Intrinsic Activities: The proposed regulations provide that certain activities that support Section 7704(d)(1)(E) activities give rise to qualifying income because this income is “derived from” the Section 7704(d)(1)(E) activities. An intrinsic activity is one that (i) is specialized to support a Section 7704(d)(1)(E) activity, (ii) is essential to the completion of that activity, and (iii) requires the provision of significant services to the activity. The proposed regulations define each of these elements as follows:

  • Specialization—an activity is specialized if the MLP provides personnel to perform or support the Section 7704(d)(1)(E) activity and those personnel have received training unique to the mineral or natural resource industry that is of otherwise limited use. If the activity also involves the sale, provision, or use of property, then the property must be (i) used only in connection with a Section 7704(d)(1)(E) activity and have limited use outside of that activity, or (ii) used as an injectant to perform a Section 7704(d)(1)(E) activity and, as part of that activity, the MLP must collect and clean, recycle, or otherwise dispose of the injectant in accordance with applicable law.
  • Essential—an activity is essential if it is necessary to (i) physically complete the Section 7704(d)(1)(E) activity or (ii) comply with the applicable laws regulating the Section 7704(d)(1)(E) activity.
  • Significant Services—an MLP provides significant services if its personnel have an ongoing or frequent presence at the site of the Section 7704(d)(1)(E) activity and the activities of those personnel are necessary for the MLP to provide its services or to support the Section 7704(d)(1)(E) activity.

The proposed regulations include a ten-year transition period for MLPs that received a PLR from the IRS holding that the income from the activity is qualifying income or took a reasonable position under the statute, and prior to the issuance of the proposed regulations, that their activities generated qualifying income. 


The proposed regulations represent a much needed modernization of the qualifying income definition and present MLPs with a clearer framework for determining whether or not their operations generate qualified income. The proposed regulations will not be universally welcomed, however, and may force some firms to substantially reorganize their operations. In fact, the proposed regulations may actually terminate the MLP status of several firms, particularly those involved in the processing of petrochemicals. For instance, Westlake Chemical Partners LP may lose its MLP status at the end of the regulatory transition period despite having obtained a favorable PLR from the IRS in 2012. According to a Westlake Chemical Partners LP press release, the proposed regulations “would make it difficult or impossible for the [company’s] production, transportation and marketing of ethylene and its co-products to continue to qualify as ‘qualifying income’ after the proposed ten-year transition period.” The proposed regulations also close the door on the paper industries’ recent attempts to form MLPs for their operations.

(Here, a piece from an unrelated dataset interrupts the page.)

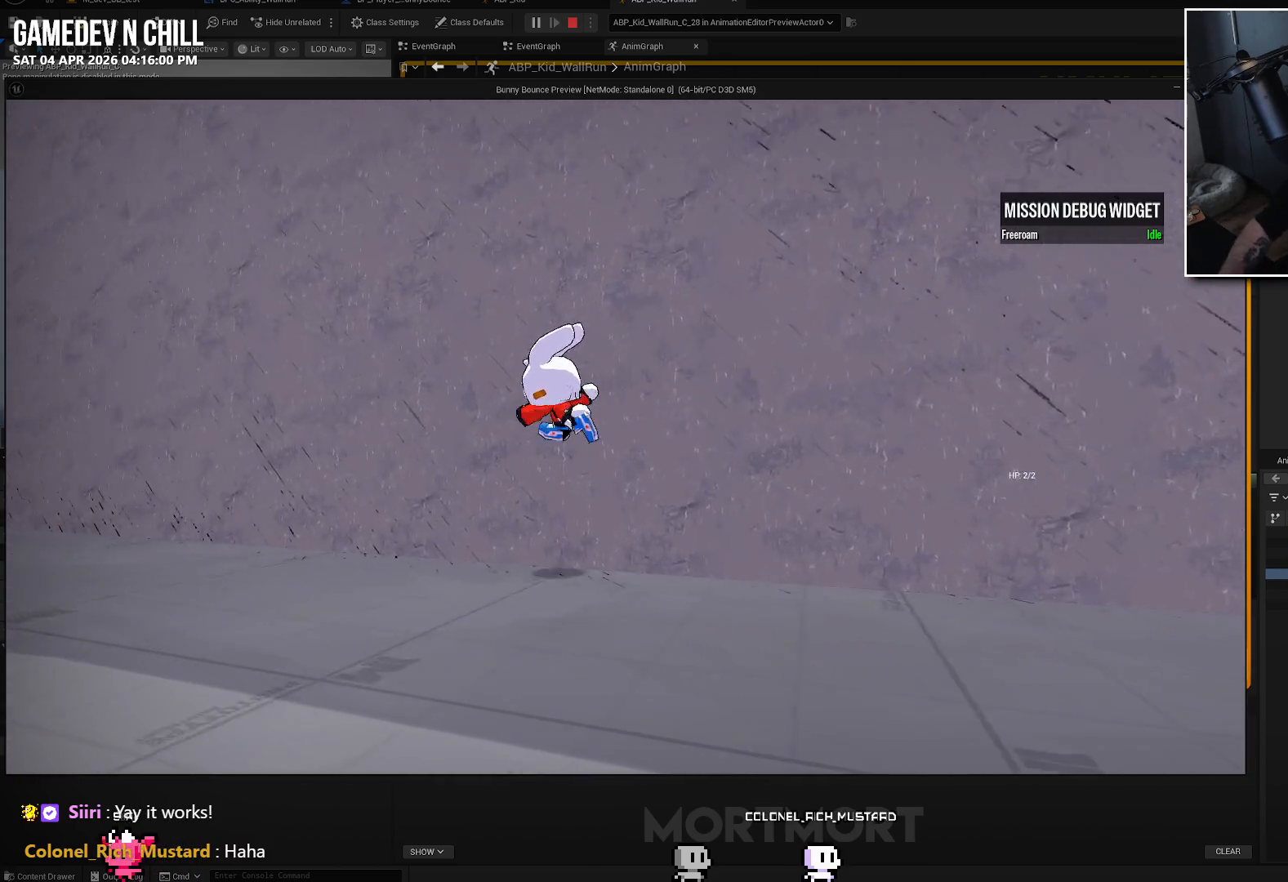
{"buttons": ["A"], "left_stick": "left", "right_stick": "center", "events": [[334, "left_stick", "left"], [484, "A", "down"]]}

The IRS is accepting comments and public hearing requests until August 4, 2015. MLPs should carefully review the proposed regulations with their tax advisors. It is also worth noting that the proposed regulations contain detailed examples that demonstrate the application of the principles discussed in this QuickStudy. We will continue to closely monitor this issue and will provide future client updates once the final regulations are published.